Provost Christine Nellemann is now launching the "Impact in many ways" programme. The programme comprises five projects that, over the next three years, will develop a transparent, inclusive, and future-proof practice for evaluating researchers and research. A practice that will reward diverse contributions to DTU's core tasks—research, teaching, consulting, and innovation.
"At DTU, we create technology for people, society, and the planet, and our research must have the greatest possible impact. This requires excellent research and equally excellent researchers who contribute new angles, broad perspectives, and innovative solutions to complex societal challenges," says Christine Nellemann.
"By recognizing and rewarding a variety of competence profiles and career paths, we ensure that DTU can continue to attract and retain the most talented researchers and maintain its position as a leading international technical university."
Towards a broader understanding of excellence
Existing practices for research evaluation and researcher merit assessment have traditionally focused on bibliometric targets such as the number of publications and citations. However, we must follow the global trend in the research world, which is moving towards qualitative forms of evaluation, says Christine Nellemann:
"This could include, for example, recognising teaching and the development of new teaching formats to an even greater extent than today, recognising contributions to Open Science, interdisciplinary collaborations, research to support legislation or participation in public debate on technological development. It could also be recognising researchers' commitment to putting their knowledge to use in academic peer reviews, participation in international research councils, collaboration with industry and, not least, contributing to the public debate with knowledge and evidence," explains Nellemann, continuing:
"Of course, we must still recognize a high H-index and important fundamental discoveries, but if we are to ensure the high quality of research we have at DTU and that our research and knowledge make a difference to as many people as possible, we must work towards a broader understanding of what excellence is and develop the right framework to reward more contributions and activities accordingly."
CoARA as a framework
DTU has joined the Coalition for Advancing Research Assessment (CoARA), an EU initiative aimed at reforming research assessment internationally and promoting the development of a more inclusive and responsible research culture globally.

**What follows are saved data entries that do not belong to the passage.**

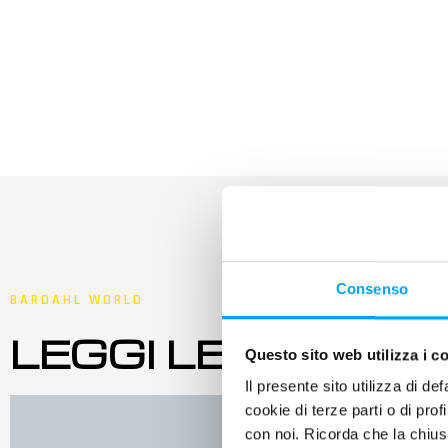
Consenso
BARDAHL WORLD
LEGGI LE ULTIME
Questo sito web utilizza i c
Il presente sito utilizza di de
cookie di terze parti o di pro
con noi. Ricorda che la chius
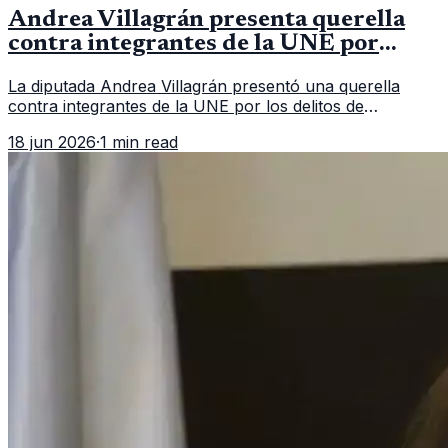
Andrea Villagrán presenta querella
contra integrantes de la UNE por
asociación ilícita
La diputada Andrea Villagrán presentó una querella
contra integrantes de la UNE por los delitos de
asociación ilícita, terrorismo y sedición.
18 jun 2026
·
1 min read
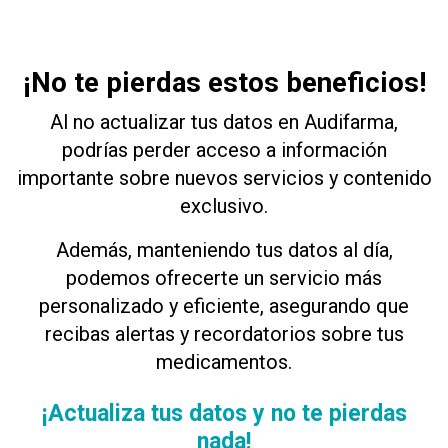
¡No te pierdas estos beneficios!
Al no actualizar tus datos en Audifarma,
podrías perder acceso a información
importante sobre nuevos servicios y contenido
exclusivo.
Además, manteniendo tus datos al día,
podemos ofrecerte un servicio más
personalizado y eficiente, asegurando que
recibas alertas y recordatorios sobre tus
medicamentos.
¡Actualiza tus datos y no te pierdas
nada!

CoARA is based on a set of fundamental principles: freedom of research, ethics and integrity, openness and transparency, and open science. The CoARA principles form the basis for the work on the projects in the Impact programme in many ways.
"The CoARA principles provide us with an international and widely recognised framework on which to model DTU's solution. CoARA is a global movement that brings together universities, research councils, foundations, and funding bodies around the world, and therefore, we at DTU must move in the same direction to keep up with developments," explains Christine Nellemann.
The programme strengthens DTU's talent development, sustainability, and impact
New evaluation criteria and uniform practices will bring about changes in the research environments and for DTU as an organisation. But this is a necessary path if DTU is to remain competitive in attracting national and international research funding and strengthen its strategic efforts in talent development, sustainability, and societal impact, emphasises provost Christine Nellemann in conclusion:
"It is necessary to develop DTU in this direction if we are to secure our position as an internationally elite technical university. I know that some of DTU's departments and centres are already working with broader evaluation and merit criteria. This is very good and supports the need for us as a university to have a common, systematic, and uniform practice."